DEBATE

Temer diz que há "clima político" para votar semipresidencialismo em 2022

Ex-presidente defendeu reforma política ao afirmar que presidencialismo está "esfarrapado" no Brasil em debate na Confederação Nacional de Agricultura (CNA) nesta quarta-feira (6/4)

Michelle Porterla
postado em 06/04/2022 18:52 / atualizado em 06/04/2022 18:52
 (crédito: CNA/Divulgação)
(crédito: CNA/Divulgação)

O ex-presidente Michel Temer (MDB) disse, nesta quarta-feira (6/4), que há "clima político" para a votação da Proposta de Emenda Constitucional (PEC) que modifica o sistema político no Brasil para o semipresidencialismo. "Vejo que o presidente [da Câmara dos Deputados] Arthur Lira (PL-AL) está muito empenhado nisso. Se quiser, entre a eleição [de outubro]e o final do ano seria possível. A meu ver, é útil para o país", afirmou.

A declaração ocorreu após palestra no Jornada CNA 2022, promovido pela Confederação da Agricultura e Pecuária do Brasil (CNA), durante a qual ele criticou o momento político nacional. Temer é membro do Grupo de Trabalho criado por Arthur Lira para debater o tema na Câmara, que segue coordenado pelo deputado federal Samuel Moreira (PSDB-SP). No grupo também estão o ex-ministro do Supremo Tribunal Federal (STF) Nelson Jobim e a ex-ministra Ellen Gracie. 

"O presidencialismo está esfarrapado. Se esfarrapou ao longo da história", disse Temer, que chegou ao Palácio do Planalto como vice-presidente na chapa da ex-presidente Dilma Rousseff (PT), em 2016. 

Para Temer, o sistema presidencialista se "esfarrapou" ao longo da história, e não apenas no período mais recente, com dois impeachments em 33 anos de Constituição Federal. "De 1930 a 1945 não tivemos presidencialismo no Brasil, de 1964 a 1988 foi um presidencialismo de pé quebrado. Então, ele se esfarrapou ao longo do tempo", indicou.

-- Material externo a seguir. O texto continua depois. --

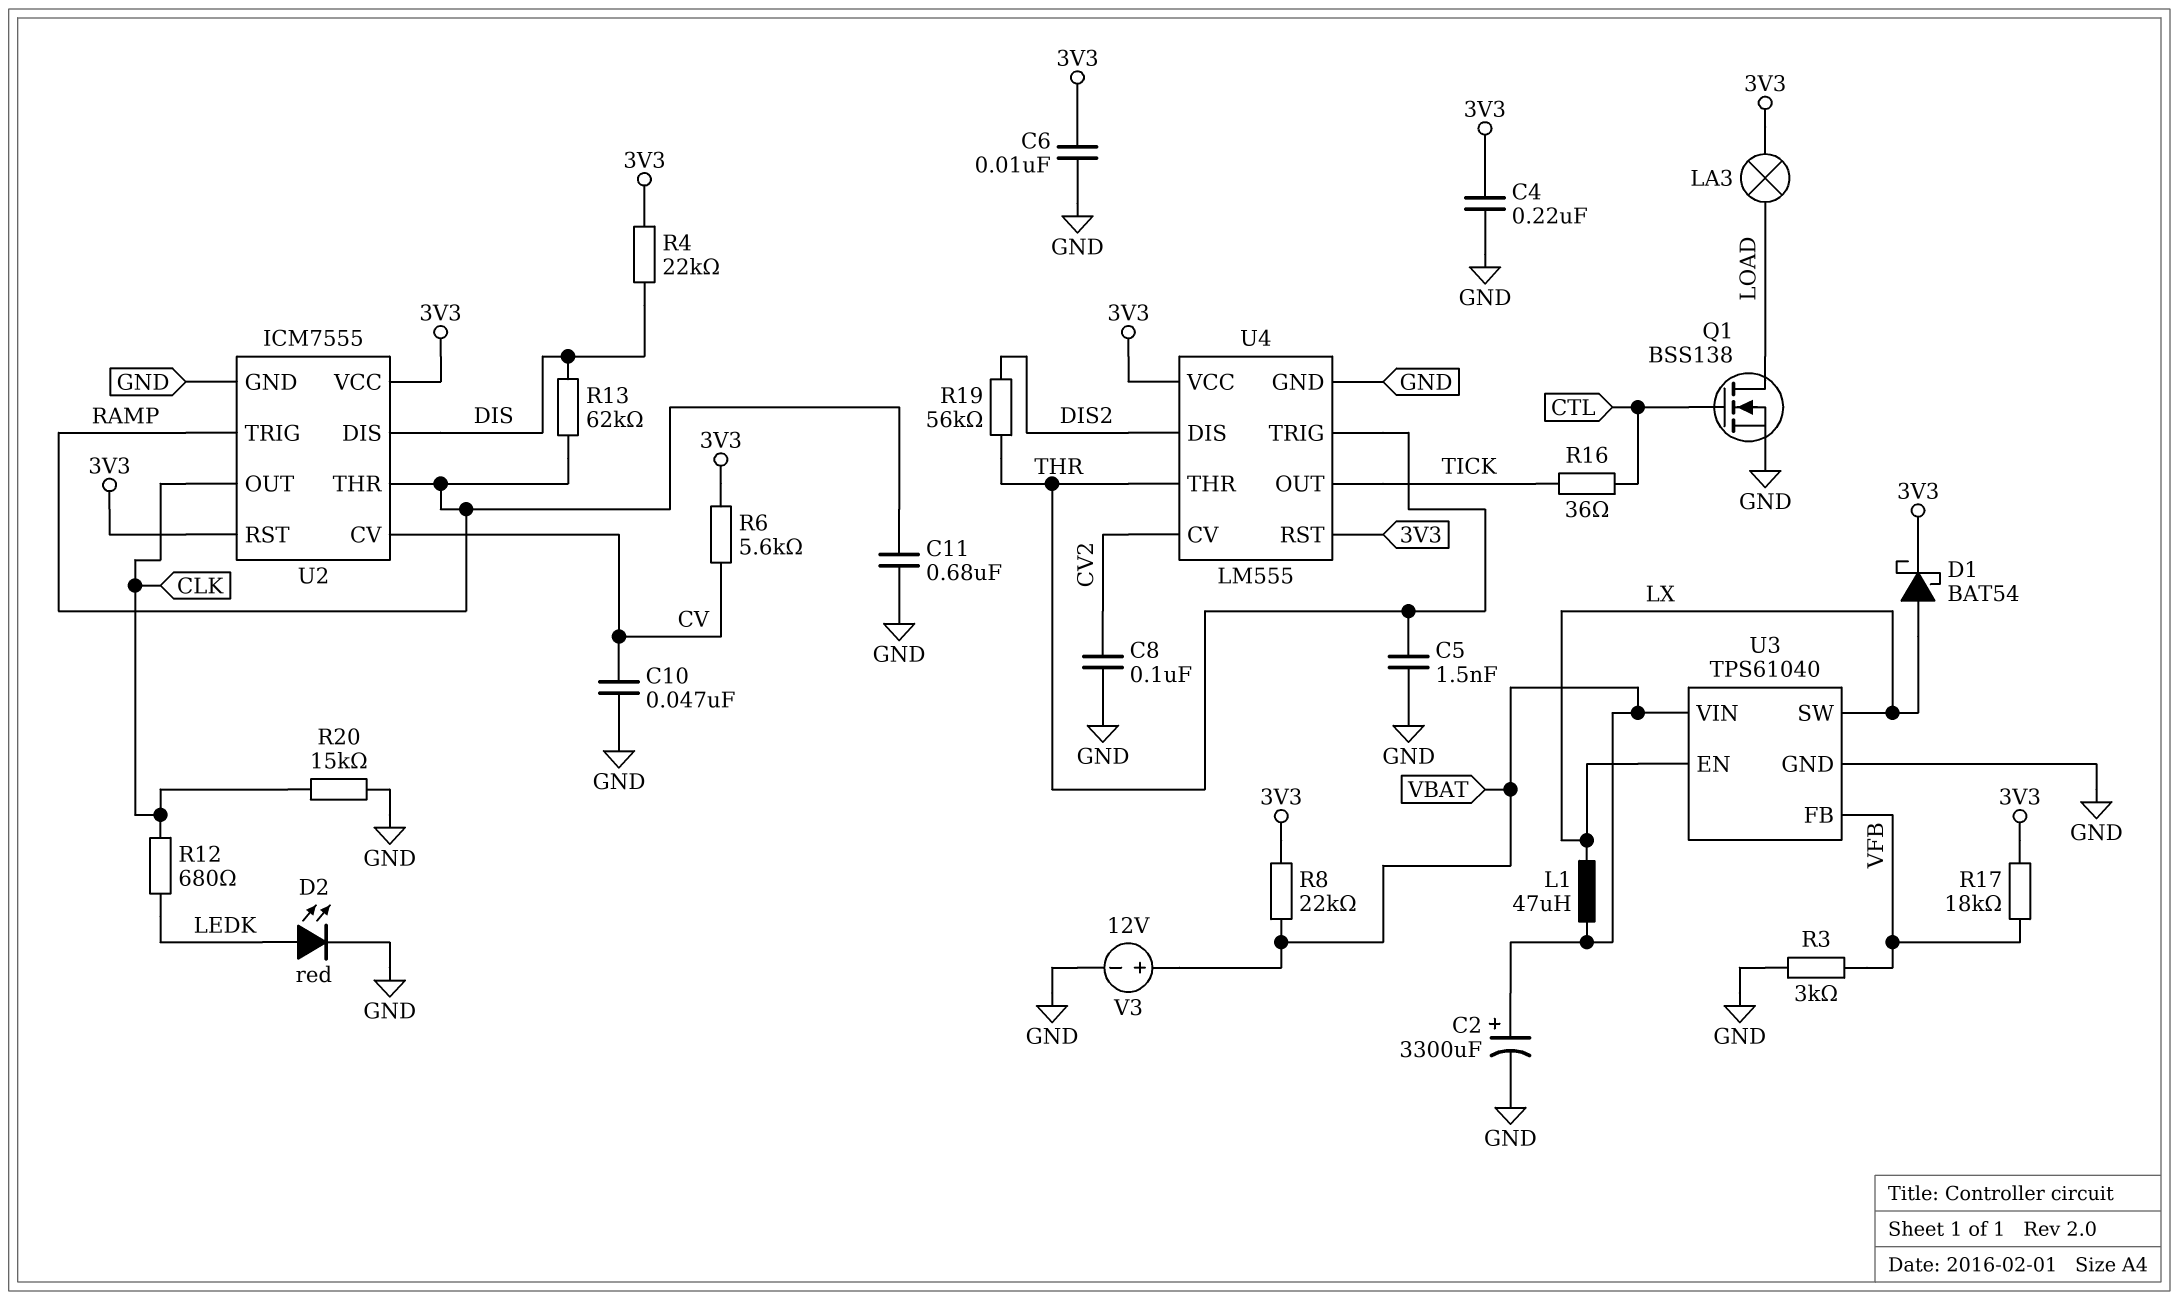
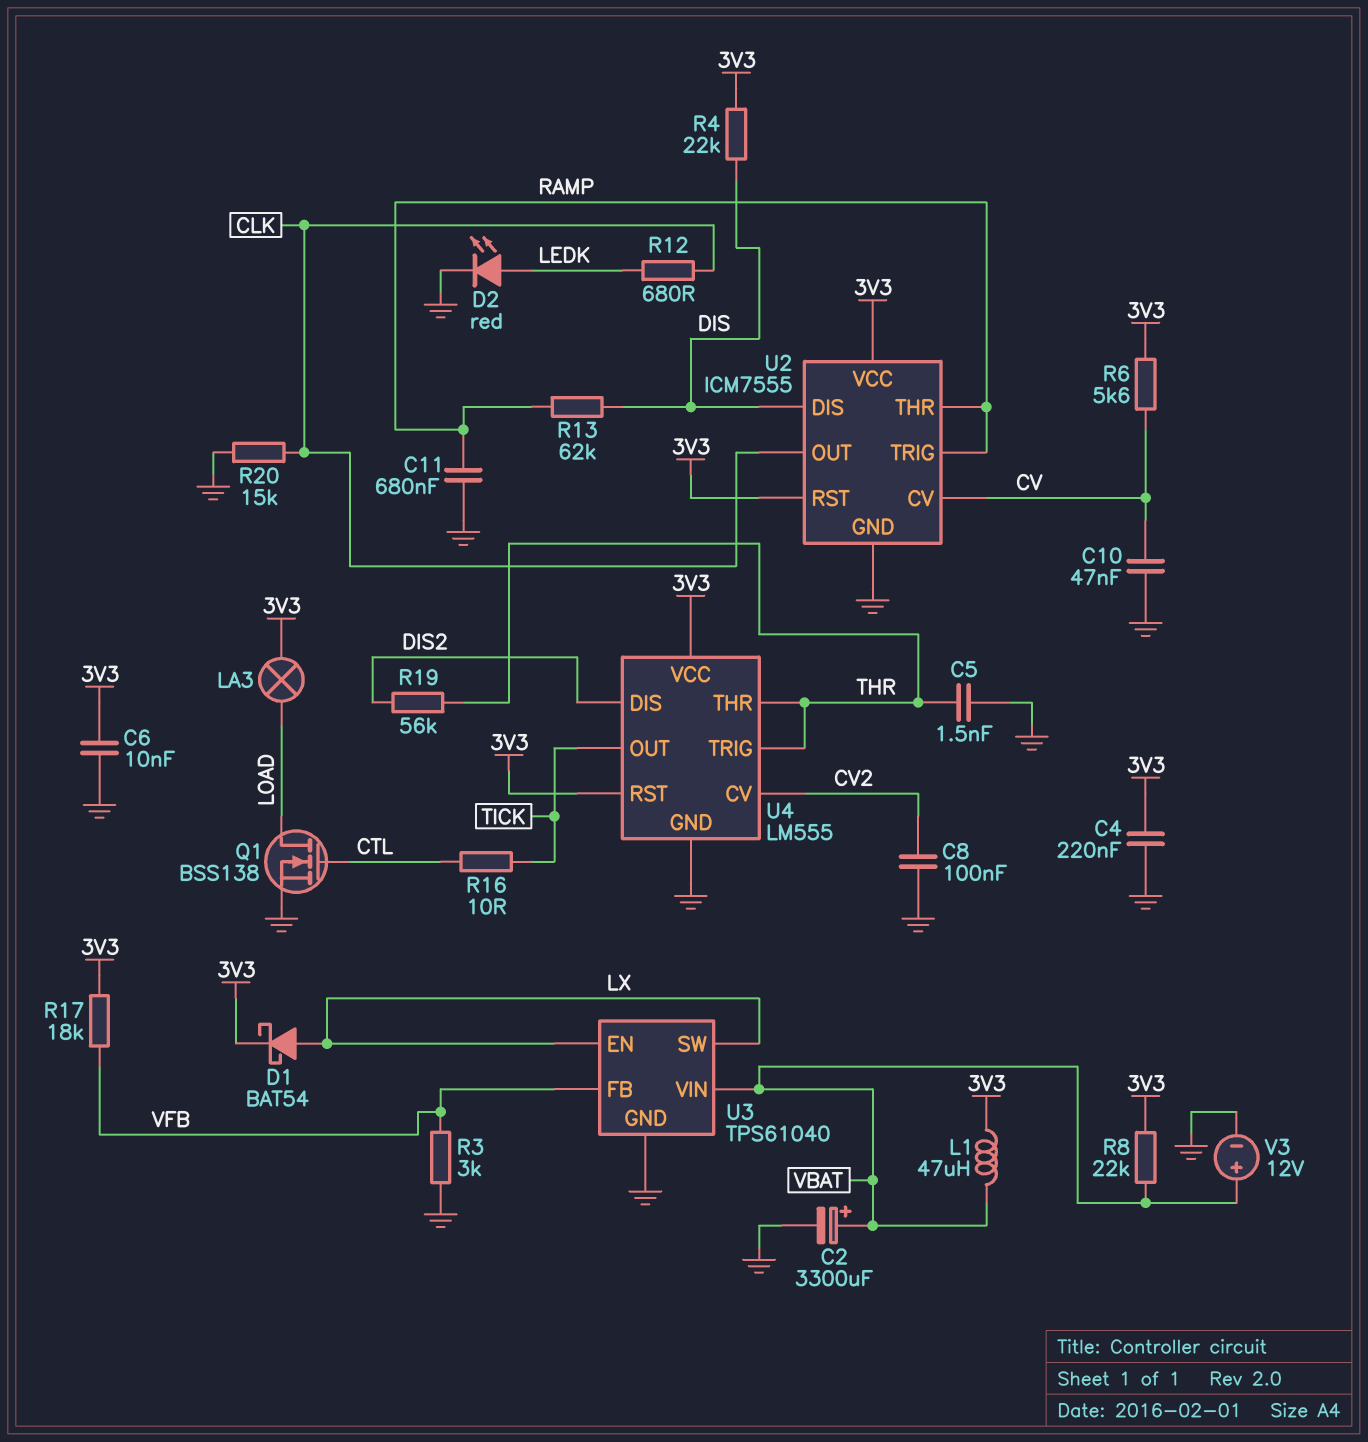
L1: 47uH (LX, VBAT) -> 47uH (3V3, VBAT)
R16: 36 (CTL, TICK) -> 10 (CTL, TICK)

Caso a proposta seja aprovada pela Câmara dos Deputados, a mudança precisaria ser referendada pela população, com a realização de plebiscito. "A decisão teria de ser referendado pelo povo. Acho que é o momento ideal porque o projeto original fala em 2030, mas na minha opinião deveria ser para 2026", avaliou. 

Ainda de acordo com o ex-presidente, o semipresidencialismo é o centro dos debates atuais. "É a grande reforma política do país. A modificação do próprio sistema político. É um passo ousado que o Congresso teria de aprovar e, depois, ser referendado pelo povo, mas acho que daria um resultado extraordinário." 

Eleições 

O ex-presidente também participou de uma palestra na Confederação Nacional da Indústria (CNI), onde defendeu a candidatura da senadora Simone Tebet (MDB)

"Pessoalmente acho que ela vai crescer na pesquisa. Nós temos abril, maio, junho, julho, muito tempo pela frente. Acho que o desempenho que ela está tendo, o empenho, o desembaraço vai fazer com que ela cresça na pesquisa", afirmou o ex-presidente a jornalistas. "Eu tenho falado muito com o presidente Baleia Rossi e outros companheiros do MDB. A ideia é exatamente esta: levar [a candidatura] até o fim", disse.